Below are records that should be duplicated exactly, with no image retained.

*** INPUT FOR THIS TASK Section Begins ***

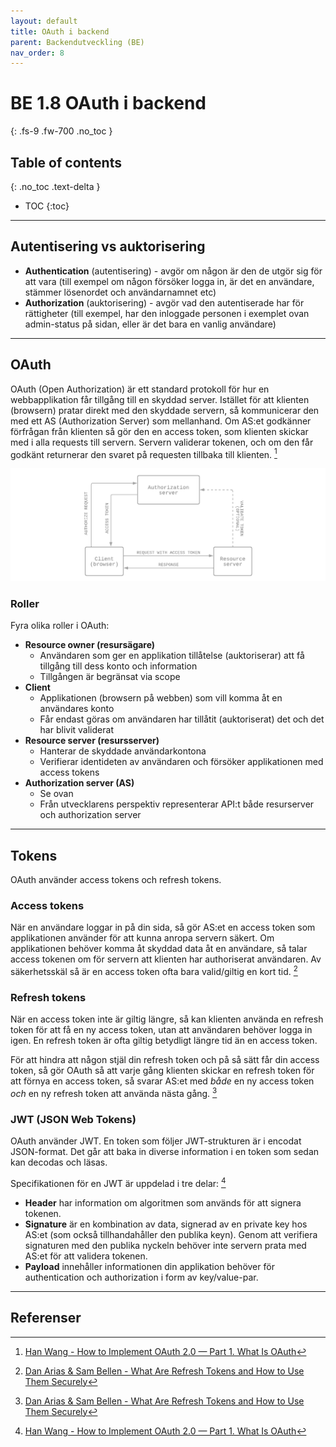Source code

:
 ```yaml
---
layout: default
title: OAuth i backend
parent: Backendutveckling (BE)
nav_order: 8
---
```


# BE 1.8 OAuth i backend
{: .fs-9 .fw-700 .no_toc }

## Table of contents
{: .no_toc .text-delta }

- TOC
{:toc}

---

## Autentisering vs auktorisering

- **Authentication** (autentisering) - avgör om någon är den de utgör sig för att vara (till exempel om någon försöker logga in, är det en användare, stämmer lösenordet och användarnamnet etc)
- **Authorization** (auktorisering) - avgör vad den autentiserade har för rättigheter (till exempel, har den inloggade personen i exemplet ovan admin-status på sidan, eller är det bara en vanlig användare)

---

## OAuth

OAuth (Open Authorization) är ett standard protokoll för hur en webbapplikation får tillgång till en skyddad server. Istället för att klienten (browsern) pratar direkt med den skyddade servern, så kommunicerar den med ett AS (Authorization Server) som mellanhand. Om AS:et godkänner förfrågan från klienten så gör den en access token, som klienten skickar med i alla requests till servern. Servern validerar tokenen, och om den får godkänt returnerar den svaret på requesten tillbaka till klienten. [^1]

![oauth-diagram](../assets/oauth.png)

### Roller

Fyra olika roller i OAuth:

- **Resource owner (resursägare)**
  - Användaren som ger en applikation tillåtelse (auktoriserar) att få tillgång till dess konto och information
  - Tillgången är begränsat via scope
- **Client**
  - Applikationen (browsern på webben) som vill komma åt en användares konto
  - Får endast göras om användaren har tillåtit (auktoriserat) det och det har blivit validerat
- **Resource server (resursserver)**
  - Hanterar de skyddade användarkontona
  - Verifierar identideten av användaren och försöker applikationen med access tokens
- **Authorization server (AS)**
  - Se ovan
  - Från utvecklarens perspektiv representerar API:t både resurserver och authorization server

---

## Tokens

OAuth använder access tokens och refresh tokens.

### Access tokens

När en användare loggar in på din sida, så gör AS:et en access token som applikationen använder för att kunna anropa servern säkert. Om applikationen behöver komma åt skyddad data åt en användare, så talar access tokenen om för servern att klienten har authoriserat användaren. Av säkerhetsskäl så är en access token ofta bara valid/giltig en kort tid. [^2]

### Refresh tokens

När en access token inte är giltig längre, så kan klienten använda en refresh token för att få en ny access token, utan att användaren behöver logga in igen. En refresh token är ofta giltig betydligt längre tid än en access token.

För att hindra att någon stjäl din refresh token och på så sätt får din access token, så gör OAuth så att varje gång klienten skickar en refresh token för att förnya en access token, så svarar AS:et med *både* en ny access token *och* en ny refresh token att använda nästa gång. [^2]

### JWT (JSON Web Tokens)

OAuth använder JWT. En token som följer JWT-strukturen är i encodat JSON-format. Det går att baka in diverse information i en token som sedan kan decodas och läsas.

Specifikationen för en JWT är uppdelad i tre delar: [^1]

- **Header** har information om algoritmen som används för att signera tokenen.
- **Signature** är en kombination av data, signerad av en private key hos AS:et (som också tillhandahåller den publika keyn). Genom att verifiera signaturen med den publika nyckeln behöver inte servern prata med AS:et för att validera tokenen.
- **Payload** innehåller informationen din applikation behöver för authentication och authorization i form av key/value-par.

---

## Referenser

[^1]: [Han Wang - How to Implement OAuth 2.0 — Part 1. What Is OAuth](https://medium.com/@hwang74/how-to-implement-oauth-2-0-part-1-what-is-it-and-should-i-write-my-own-b47567cf1ee9)
[^2]: [Dan Arias & Sam Bellen - What Are Refresh Tokens and How to Use Them Securely](https://auth0.com/blog/refresh-tokens-what-are-they-and-when-to-use-them/)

*** INPUT FOR THIS TASK Section Ends ***

■ ANSWER SECTION:
Source code

:
 ```yaml
---
layout: default
title: OAuth i backend
parent: Backendutveckling (BE)
nav_order: 8
---
```


# BE 1.8 OAuth i backend
{: .fs-9 .fw-700 .no_toc }

## Table of contents
{: .no_toc .text-delta }

- TOC
{:toc}

---

## Autentisering vs auktorisering

- **Authentication** (autentisering) - avgör om någon är den de utgör sig för att vara (till exempel om någon försöker logga in, är det en användare, stämmer lösenordet och användarnamnet etc)
- **Authorization** (auktorisering) - avgör vad den autentiserade har för rättigheter (till exempel, har den inloggade personen i exemplet ovan admin-status på sidan, eller är det bara en vanlig användare)

---

## OAuth

OAuth (Open Authorization) är ett standard protokoll för hur en webbapplikation får tillgång till en skyddad server. Istället för att klienten (browsern) pratar direkt med den skyddade servern, så kommunicerar den med ett AS (Authorization Server) som mellanhand. Om AS:et godkänner förfrågan från klienten så gör den en access token, som klienten skickar med i alla requests till servern. Servern validerar tokenen, och om den får godkänt returnerar den svaret på requesten tillbaka till klienten. [^1]

![oauth-diagram](../assets/oauth.png)

### Roller

Fyra olika roller i OAuth:

- **Resource owner (resursägare)**
  - Användaren som ger en applikation tillåtelse (auktoriserar) att få tillgång till dess konto och information
  - Tillgången är begränsat via scope
- **Client**
  - Applikationen (browsern på webben) som vill komma åt en användares konto
  - Får endast göras om användaren har tillåtit (auktoriserat) det och det har blivit validerat
- **Resource server (resursserver)**
  - Hanterar de skyddade användarkontona
  - Verifierar identideten av användaren och försöker applikationen med access tokens
- **Authorization server (AS)**
  - Se ovan
  - Från utvecklarens perspektiv representerar API:t både resurserver och authorization server

---

## Tokens

OAuth använder access tokens och refresh tokens.

### Access tokens

När en användare loggar in på din sida, så gör AS:et en access token som applikationen använder för att kunna anropa servern säkert. Om applikationen behöver komma åt skyddad data åt en användare, så talar access tokenen om för servern att klienten har authoriserat användaren. Av säkerhetsskäl så är en access token ofta bara valid/giltig en kort tid. [^2]

### Refresh tokens

När en access token inte är giltig längre, så kan klienten använda en refresh token för att få en ny access token, utan att användaren behöver logga in igen. En refresh token är ofta giltig betydligt längre tid än en access token.

För att hindra att någon stjäl din refresh token och på så sätt får din access token, så gör OAuth så att varje gång klienten skickar en refresh token för att förnya en access token, så svarar AS:et med *både* en ny access token *och* en ny refresh token att använda nästa gång. [^2]

### JWT (JSON Web Tokens)

OAuth använder JWT. En token som följer JWT-strukturen är i encodat JSON-format. Det går att baka in diverse information i en token som sedan kan decodas och läsas.

Specifikationen för en JWT är uppdelad i tre delar: [^1]

- **Header** har information om algoritmen som används för att signera tokenen.
- **Signature** är en kombination av data, signerad av en private key hos AS:et (som också tillhandahåller den publika keyn). Genom att verifiera signaturen med den publika nyckeln behöver inte servern prata med AS:et för att validera tokenen.
- **Payload** innehåller informationen din applikation behöver för authentication och authorization i form av key/value-par.

---

## Referenser

[^1]: [Han Wang - How to Implement OAuth 2.0 — Part 1. What Is OAuth](https://medium.com/@hwang74/how-to-implement-oauth-2-0-part-1-what-is-it-and-should-i-write-my-own-b47567cf1ee9)
[^2]: [Dan Arias & Sam Bellen - What Are Refresh Tokens and How to Use Them Securely](https://auth0.com/blog/refresh-tokens-what-are-they-and-when-to-use-them/)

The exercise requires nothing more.